Tokenizer Module

The first module in the processing chain is the tokenizer. It converts plain text to a vector of word objects, according to a set of tokenization rules.

Tokenization rules are regular expressions that are matched against the beggining of the text line being processed. The first matching rule found is used to extract the token, the matching substring is deleted from the line, and the process is repeated until the line is empty.

The API of the tokenizer module is the following:

class tokenizer {
  public:
    /// Constructor
    tokenizer(const std::wstring &cfgfile);

    /// tokenize string, leave result in lw
    void tokenize(const std::wstring &text, 
                  std::list<word> &lw) const;

   /// tokenize string, return result as list
    std::list<word> tokenize(const std::wstring &text) const;

    /// tokenize string, updating byte offset. Leave results in lw.
    void tokenize(const std::wstring &text, 
                  unsigned long &offset, 
                  std::list<word> &lw) const;

    /// tokenize string, updating offset, return result as list
    std::list<word> tokenize(const std::wstring &text, 
                             unsigned long &offset) const;
};

That is, once created, the tokenizer module receives plain text in a string, tokenizes it, and returns a list of word objects corresponding to the created tokens

Tokenizer Rules File

The tokenizer rules file is divided in three sections <Macros>, <RegExps> and <Abbreviations>. Each section is closed by </Macros>, </RegExps> and </Abbreviations> tags respectively.

The <Macros> section allows the user to define regexp macros that will be used later in the rules.
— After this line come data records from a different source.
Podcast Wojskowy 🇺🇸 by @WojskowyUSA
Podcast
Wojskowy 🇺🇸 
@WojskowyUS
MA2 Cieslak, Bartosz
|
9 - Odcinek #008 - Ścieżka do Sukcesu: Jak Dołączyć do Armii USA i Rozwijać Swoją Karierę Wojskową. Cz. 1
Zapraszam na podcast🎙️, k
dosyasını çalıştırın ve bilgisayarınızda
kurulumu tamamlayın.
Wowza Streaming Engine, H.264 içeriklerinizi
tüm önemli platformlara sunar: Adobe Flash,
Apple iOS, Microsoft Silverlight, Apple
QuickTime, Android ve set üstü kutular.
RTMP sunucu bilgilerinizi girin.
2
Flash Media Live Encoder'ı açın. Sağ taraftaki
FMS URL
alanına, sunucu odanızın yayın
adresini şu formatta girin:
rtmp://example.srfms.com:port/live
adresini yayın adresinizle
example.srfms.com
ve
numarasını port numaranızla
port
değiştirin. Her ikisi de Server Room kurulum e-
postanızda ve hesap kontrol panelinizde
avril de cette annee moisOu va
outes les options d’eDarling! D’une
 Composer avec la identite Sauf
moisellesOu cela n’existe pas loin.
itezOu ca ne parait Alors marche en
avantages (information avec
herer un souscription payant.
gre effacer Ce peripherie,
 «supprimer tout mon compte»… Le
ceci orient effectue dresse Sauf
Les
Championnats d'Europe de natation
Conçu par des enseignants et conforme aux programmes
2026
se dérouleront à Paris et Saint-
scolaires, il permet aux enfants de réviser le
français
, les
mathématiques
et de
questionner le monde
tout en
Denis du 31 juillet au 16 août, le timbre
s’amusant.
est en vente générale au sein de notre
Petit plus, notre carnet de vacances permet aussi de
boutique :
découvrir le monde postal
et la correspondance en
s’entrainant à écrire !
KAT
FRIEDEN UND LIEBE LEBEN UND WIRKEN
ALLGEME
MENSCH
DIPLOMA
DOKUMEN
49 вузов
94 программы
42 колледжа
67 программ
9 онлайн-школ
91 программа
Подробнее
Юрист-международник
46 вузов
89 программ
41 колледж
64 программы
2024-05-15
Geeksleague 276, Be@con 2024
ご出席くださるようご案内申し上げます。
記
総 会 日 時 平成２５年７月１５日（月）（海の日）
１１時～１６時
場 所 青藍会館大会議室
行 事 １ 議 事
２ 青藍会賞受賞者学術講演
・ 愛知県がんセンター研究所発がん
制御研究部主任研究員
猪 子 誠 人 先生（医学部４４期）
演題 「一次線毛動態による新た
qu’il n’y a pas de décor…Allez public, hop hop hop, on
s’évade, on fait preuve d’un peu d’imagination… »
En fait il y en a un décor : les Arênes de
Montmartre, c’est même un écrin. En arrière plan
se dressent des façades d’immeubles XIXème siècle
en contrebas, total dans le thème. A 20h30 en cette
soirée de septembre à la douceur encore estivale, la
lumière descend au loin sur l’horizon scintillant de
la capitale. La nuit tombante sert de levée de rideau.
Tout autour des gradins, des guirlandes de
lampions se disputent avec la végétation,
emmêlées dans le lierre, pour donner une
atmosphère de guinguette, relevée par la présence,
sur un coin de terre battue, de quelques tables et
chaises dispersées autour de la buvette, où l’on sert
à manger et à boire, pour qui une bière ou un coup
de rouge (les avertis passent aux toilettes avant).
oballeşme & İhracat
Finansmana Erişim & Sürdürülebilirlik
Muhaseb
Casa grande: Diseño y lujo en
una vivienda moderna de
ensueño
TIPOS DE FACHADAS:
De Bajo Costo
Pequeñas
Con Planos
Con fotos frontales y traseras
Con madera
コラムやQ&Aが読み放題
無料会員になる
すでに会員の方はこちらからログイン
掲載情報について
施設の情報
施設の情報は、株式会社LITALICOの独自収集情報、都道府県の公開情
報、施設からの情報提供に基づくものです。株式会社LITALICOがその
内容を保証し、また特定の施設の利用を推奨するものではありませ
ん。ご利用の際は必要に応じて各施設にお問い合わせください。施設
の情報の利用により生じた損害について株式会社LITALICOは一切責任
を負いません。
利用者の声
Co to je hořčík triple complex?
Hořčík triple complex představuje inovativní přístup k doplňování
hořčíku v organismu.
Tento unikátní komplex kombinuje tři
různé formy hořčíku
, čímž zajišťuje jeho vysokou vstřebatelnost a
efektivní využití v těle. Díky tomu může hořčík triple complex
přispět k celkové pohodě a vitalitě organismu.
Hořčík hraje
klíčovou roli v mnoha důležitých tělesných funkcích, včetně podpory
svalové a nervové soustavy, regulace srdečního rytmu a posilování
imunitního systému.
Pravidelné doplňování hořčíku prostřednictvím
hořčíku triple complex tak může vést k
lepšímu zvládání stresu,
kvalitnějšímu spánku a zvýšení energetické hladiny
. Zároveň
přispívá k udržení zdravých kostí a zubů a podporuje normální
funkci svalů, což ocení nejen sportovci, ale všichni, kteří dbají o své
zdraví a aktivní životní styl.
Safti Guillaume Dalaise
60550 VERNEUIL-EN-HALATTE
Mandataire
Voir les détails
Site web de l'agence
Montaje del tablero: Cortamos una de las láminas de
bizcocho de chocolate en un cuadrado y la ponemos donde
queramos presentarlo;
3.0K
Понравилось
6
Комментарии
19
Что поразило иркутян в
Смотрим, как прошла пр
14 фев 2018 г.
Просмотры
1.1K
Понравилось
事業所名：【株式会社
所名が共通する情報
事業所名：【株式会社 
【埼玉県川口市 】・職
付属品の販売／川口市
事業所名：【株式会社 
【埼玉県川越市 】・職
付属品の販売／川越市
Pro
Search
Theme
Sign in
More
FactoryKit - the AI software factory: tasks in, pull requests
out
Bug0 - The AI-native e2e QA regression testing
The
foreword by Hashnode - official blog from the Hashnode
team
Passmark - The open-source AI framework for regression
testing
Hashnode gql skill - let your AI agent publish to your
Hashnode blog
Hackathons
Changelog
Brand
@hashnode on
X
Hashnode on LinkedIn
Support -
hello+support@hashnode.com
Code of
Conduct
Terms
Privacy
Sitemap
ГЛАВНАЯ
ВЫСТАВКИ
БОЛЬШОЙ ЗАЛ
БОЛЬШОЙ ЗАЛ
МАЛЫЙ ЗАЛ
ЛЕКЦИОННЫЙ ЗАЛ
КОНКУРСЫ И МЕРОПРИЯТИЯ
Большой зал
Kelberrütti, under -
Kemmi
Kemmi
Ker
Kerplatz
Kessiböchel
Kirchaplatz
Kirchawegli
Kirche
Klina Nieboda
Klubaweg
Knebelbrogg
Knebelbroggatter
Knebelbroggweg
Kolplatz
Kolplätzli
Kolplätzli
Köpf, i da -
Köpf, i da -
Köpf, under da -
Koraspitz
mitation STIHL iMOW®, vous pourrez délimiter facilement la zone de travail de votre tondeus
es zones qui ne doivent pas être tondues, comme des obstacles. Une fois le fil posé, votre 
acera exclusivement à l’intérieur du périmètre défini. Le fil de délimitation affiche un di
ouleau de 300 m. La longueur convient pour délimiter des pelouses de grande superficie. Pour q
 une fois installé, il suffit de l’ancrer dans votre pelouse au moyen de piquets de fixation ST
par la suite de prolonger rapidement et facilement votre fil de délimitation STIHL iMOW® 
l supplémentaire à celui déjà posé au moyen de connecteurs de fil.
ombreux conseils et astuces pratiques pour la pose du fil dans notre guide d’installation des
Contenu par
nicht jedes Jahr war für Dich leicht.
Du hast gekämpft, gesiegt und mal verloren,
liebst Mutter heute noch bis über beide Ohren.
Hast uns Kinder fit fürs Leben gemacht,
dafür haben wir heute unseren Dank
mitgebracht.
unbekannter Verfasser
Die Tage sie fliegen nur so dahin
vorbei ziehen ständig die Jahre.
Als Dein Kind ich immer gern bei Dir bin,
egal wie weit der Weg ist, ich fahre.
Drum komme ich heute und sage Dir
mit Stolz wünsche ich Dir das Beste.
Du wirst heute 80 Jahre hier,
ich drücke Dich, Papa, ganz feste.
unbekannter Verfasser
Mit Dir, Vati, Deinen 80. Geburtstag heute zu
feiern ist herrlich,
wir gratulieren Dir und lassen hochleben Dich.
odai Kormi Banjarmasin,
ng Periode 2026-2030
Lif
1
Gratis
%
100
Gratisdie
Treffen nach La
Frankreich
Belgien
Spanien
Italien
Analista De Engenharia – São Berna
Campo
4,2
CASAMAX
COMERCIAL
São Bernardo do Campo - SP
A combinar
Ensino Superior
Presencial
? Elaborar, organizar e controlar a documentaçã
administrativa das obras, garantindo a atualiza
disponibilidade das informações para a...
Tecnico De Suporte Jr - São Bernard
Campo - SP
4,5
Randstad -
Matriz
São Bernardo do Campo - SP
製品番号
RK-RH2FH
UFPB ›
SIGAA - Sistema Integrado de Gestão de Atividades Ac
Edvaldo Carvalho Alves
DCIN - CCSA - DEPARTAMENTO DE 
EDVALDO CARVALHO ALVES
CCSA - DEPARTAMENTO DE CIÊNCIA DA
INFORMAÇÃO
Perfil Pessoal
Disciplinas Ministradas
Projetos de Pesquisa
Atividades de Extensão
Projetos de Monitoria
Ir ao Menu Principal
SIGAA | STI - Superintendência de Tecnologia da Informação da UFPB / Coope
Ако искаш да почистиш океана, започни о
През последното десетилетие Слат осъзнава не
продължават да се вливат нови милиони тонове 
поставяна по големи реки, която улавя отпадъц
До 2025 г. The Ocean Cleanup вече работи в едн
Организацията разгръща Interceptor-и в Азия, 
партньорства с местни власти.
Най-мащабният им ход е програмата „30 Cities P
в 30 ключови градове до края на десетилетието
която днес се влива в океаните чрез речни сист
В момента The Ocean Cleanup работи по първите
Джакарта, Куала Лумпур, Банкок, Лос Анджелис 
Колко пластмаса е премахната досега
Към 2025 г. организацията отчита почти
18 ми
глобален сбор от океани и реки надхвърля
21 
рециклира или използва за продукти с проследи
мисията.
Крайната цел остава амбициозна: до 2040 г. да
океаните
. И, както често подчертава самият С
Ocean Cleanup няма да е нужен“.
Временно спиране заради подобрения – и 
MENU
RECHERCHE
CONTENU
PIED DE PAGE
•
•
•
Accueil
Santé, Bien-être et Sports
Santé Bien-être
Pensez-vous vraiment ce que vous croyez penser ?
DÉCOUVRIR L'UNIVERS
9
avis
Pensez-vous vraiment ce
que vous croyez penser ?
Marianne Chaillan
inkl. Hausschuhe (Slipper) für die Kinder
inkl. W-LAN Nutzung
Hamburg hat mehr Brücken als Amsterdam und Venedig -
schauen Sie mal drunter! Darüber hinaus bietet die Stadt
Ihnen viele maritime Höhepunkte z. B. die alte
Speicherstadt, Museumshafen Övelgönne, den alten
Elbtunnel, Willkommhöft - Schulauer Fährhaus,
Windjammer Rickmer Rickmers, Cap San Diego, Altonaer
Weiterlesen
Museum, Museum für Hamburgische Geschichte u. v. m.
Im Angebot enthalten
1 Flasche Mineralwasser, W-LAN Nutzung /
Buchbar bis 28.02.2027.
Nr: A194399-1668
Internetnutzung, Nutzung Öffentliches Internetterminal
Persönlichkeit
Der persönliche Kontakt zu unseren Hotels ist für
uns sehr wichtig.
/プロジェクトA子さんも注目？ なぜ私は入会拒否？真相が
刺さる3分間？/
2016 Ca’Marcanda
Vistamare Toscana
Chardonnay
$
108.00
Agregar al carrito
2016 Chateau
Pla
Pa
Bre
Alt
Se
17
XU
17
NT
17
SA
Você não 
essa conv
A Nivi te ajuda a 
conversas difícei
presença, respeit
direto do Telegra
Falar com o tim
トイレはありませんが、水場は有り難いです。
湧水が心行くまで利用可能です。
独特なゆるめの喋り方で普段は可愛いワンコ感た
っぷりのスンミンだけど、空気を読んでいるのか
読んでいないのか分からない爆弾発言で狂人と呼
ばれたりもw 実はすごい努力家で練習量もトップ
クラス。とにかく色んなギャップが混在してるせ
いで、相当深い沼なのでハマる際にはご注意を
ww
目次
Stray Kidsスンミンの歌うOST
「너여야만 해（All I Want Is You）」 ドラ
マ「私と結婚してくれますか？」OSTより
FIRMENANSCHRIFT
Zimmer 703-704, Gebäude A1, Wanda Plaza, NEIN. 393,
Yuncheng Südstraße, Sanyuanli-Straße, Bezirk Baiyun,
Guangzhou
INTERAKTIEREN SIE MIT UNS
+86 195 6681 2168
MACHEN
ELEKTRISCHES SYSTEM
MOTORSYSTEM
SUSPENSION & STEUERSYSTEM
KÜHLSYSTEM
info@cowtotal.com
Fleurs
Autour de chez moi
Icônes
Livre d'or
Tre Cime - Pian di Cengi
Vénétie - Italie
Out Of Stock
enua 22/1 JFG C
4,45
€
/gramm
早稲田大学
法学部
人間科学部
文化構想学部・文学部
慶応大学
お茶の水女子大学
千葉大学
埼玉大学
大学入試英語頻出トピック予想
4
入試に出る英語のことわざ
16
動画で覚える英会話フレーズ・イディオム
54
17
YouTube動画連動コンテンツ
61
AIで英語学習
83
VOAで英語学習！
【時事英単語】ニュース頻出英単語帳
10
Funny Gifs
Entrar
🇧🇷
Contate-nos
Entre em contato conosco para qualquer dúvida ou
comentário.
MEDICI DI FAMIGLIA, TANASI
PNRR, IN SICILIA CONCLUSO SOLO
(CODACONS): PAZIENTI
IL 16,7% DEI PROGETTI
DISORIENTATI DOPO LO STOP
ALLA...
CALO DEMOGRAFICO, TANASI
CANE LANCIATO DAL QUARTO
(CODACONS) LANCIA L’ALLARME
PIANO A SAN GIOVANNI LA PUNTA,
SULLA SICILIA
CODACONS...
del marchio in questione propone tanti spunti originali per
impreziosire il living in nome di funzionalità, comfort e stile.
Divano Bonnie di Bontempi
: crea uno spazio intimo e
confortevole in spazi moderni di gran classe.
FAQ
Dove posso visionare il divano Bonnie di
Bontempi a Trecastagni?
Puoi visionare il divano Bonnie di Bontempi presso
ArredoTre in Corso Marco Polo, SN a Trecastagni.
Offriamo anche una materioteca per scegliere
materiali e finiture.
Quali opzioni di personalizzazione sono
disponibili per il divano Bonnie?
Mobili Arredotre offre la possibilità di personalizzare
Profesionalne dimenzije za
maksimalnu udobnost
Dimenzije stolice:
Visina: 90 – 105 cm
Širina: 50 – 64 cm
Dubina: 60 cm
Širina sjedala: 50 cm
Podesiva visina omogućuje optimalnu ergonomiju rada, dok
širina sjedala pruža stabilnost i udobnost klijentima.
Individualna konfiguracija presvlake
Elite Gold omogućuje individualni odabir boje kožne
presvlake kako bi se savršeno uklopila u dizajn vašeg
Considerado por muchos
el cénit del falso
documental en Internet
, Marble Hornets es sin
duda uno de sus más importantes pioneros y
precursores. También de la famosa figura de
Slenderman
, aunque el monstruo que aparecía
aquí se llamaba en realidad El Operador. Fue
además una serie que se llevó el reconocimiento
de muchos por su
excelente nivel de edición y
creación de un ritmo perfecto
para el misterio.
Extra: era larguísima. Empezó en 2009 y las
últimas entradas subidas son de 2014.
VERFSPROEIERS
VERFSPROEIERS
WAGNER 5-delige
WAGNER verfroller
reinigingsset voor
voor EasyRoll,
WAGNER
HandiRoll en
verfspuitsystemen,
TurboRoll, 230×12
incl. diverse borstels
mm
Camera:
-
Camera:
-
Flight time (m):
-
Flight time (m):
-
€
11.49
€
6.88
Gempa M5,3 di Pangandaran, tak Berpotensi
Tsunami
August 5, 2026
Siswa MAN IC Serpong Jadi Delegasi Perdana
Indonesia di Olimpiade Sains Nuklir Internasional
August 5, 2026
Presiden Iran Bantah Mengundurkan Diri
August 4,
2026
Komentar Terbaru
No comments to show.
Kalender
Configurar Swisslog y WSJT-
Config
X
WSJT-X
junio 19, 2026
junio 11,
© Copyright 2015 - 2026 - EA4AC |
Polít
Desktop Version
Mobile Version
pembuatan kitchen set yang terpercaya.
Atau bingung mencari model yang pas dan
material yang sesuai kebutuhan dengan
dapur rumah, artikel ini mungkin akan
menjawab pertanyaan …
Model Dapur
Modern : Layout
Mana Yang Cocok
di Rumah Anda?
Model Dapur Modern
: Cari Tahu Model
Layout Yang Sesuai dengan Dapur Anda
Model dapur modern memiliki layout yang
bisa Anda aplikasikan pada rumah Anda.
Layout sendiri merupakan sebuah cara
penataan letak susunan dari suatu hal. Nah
Macros are defined with a name and a POSIX regexp. E.g.:
MYALPHA [A-Za-z]
ALPHA [[:alpha:]]

The <RegExps> section defines the tokenization rules. Previously defined macros may be referred to with their name in curly brackets. E.g.:
*ABREVIATIONS1 0 ((\{ALPHA\}+\.)+)(?!\.\.)

Rules are regular expressions, and are applied in the order of definition. The first rule matching the beginning of the line is applied, a token is built, and the rest of the rules are ignored. The process is repeated until the line has been completely processed.

The format of each rule is:

  • The first field in the rule is the rule name. If it starts with a *, the RegExp will only produce a token if the match is found in the abbreviation list (<Abbreviations> section). Apart from that, the rule name is only for informative/readability purposes.
  • The second field in the rule is the substring to form the token/s with. It may be 0 (the match of the whole expression) or any number from 1 to the number of subexpression (up to 9). A token will be created for each subexpression from 1 to the specified value.
  • The third field is the regexp to match against the input. line. Any POSIX regexp convention may be used.
  • An optional fourth field may be added, containing the string CI (standing for Case Insensitive). In this case, the input text will be matched case-insensitively against the regexp. If the fourth field is not present, or it is different than CI, the rule is matched case-sensitively.

The <Abbreviations> section defines common abbreviations (one per line) that must not be separated of their following dot (e.g. etc., mrs.). They must be lowercased, even if they are expected to appear uppercased in the text.